Text excerpt
The earlier regime assumption that the spread of elements of \(\vec {\delta }\) is much smaller than the maximum eigenvalue, \(\lambda _{\text {max}}\), is restated here:

$$\begin{aligned} \textrm{max}(\vec {\delta }^2) + \Delta n^2 ||\vec {d}||_2^2>> (\max {\vec {\delta }^2} - \min {\vec {\delta }^2}) . \end{aligned}$$
(40)

The eigenvalue decomposition of the \(\chi ^2\) metric leads us to conclude that if the systematic uncertainty component of the DCM is estimated to be proportional to the measured data, then there is a value of the uncertainty on the data reduction parameter which will result in the false solution mode dominating the global objective surface. The corollary is even more striking! Notice that an increase in the number of observed data points will increase the value of \(||\vec {d}||_2^2\) proportional to N. On the right hand side of Equation 39, the term on the right will be less than the term on the left so long as the elements \(d_i\) are generally larger than \(\textrm{max}(\vec {\delta }^2)\), which is roughly equal to the data point’s corresponding stochastic uncertainty, \(\delta _i\), per the assumption in Equation 40. As both terms scale inversely with N, so should the right hand side, leading to a decrease in the value of \(\Delta n^2\) necessary to meet the condition of Equation 39 and for the false mode to become the global minimum. Under the same conditions, for any non-zero uncertainty on the data reduction parameter, with enough data points, the PPP phenomenon will occur and the false solution mode will emerge as the global minimum!

There is not a requirement that the right hand side of Equation 39 be positive, the regime where this could occur is if a significant number of the data points have a stochastic uncertainty more than 100%. From the perspective of the correlation coefficient in the DCM (true or estimated), the the PPP false-mode phenomenon is predicted to occur even as the correlation coefficient gets arbitrarily close to zero, given that there are enough data points, N. However, the systematic uncertainty cannot be exactly 0 because the derivation of the escaped eigenvalue and corresponding eigenvector would not hold.

Extension to multiple data reduction parameters

Additional data reduction parameters adding to the systematic uncertainty are also subject to the Cauchy interlacing theorem. Therefore, if we have M data reduction parameters, at most M eigenvalues can separate out of the bulk. If the data reduction parameters are correlated, then the preceding discussion can be translated to independent linear combinations (another eigenvalue decomposition) of the data reduction parameters. If we have multiple data reduction parameters, consider adding the systematic components of uncertainty to the stochastic (diagonal) DCM, one at a time, as a series of rank-1 perturbations.

Records provided
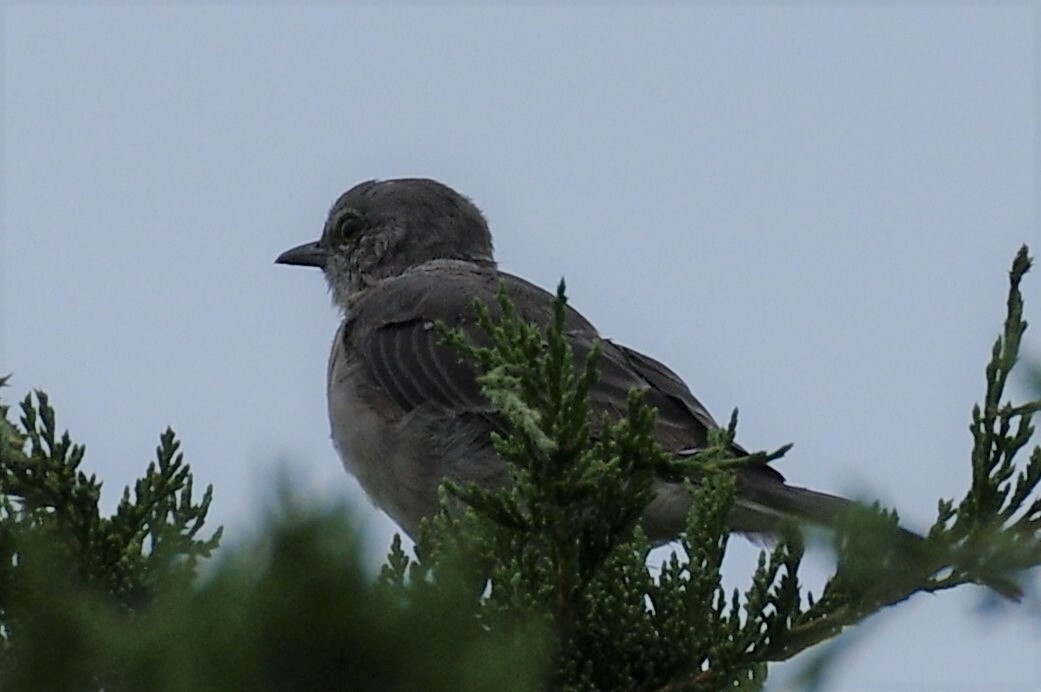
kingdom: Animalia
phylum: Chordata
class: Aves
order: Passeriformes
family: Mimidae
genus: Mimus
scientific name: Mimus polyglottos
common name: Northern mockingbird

What is being asked
In the excerpt on the false solution mode above, retype the span from "Additional data reduction" up to and including "of rank-1 perturbations.", with every character unchanged.

Task solution
Additional data reduction parameters adding to the systematic uncertainty are also subject to the Cauchy interlacing theorem. Therefore, if we have M data reduction parameters, at most M eigenvalues can separate out of the bulk. If the data reduction parameters are correlated, then the preceding discussion can be translated to independent linear combinations (another eigenvalue decomposition) of the data reduction parameters. If we have multiple data reduction parameters, consider adding the systematic components of uncertainty to the stochastic (diagonal) DCM, one at a time, as a series of rank-1 perturbations.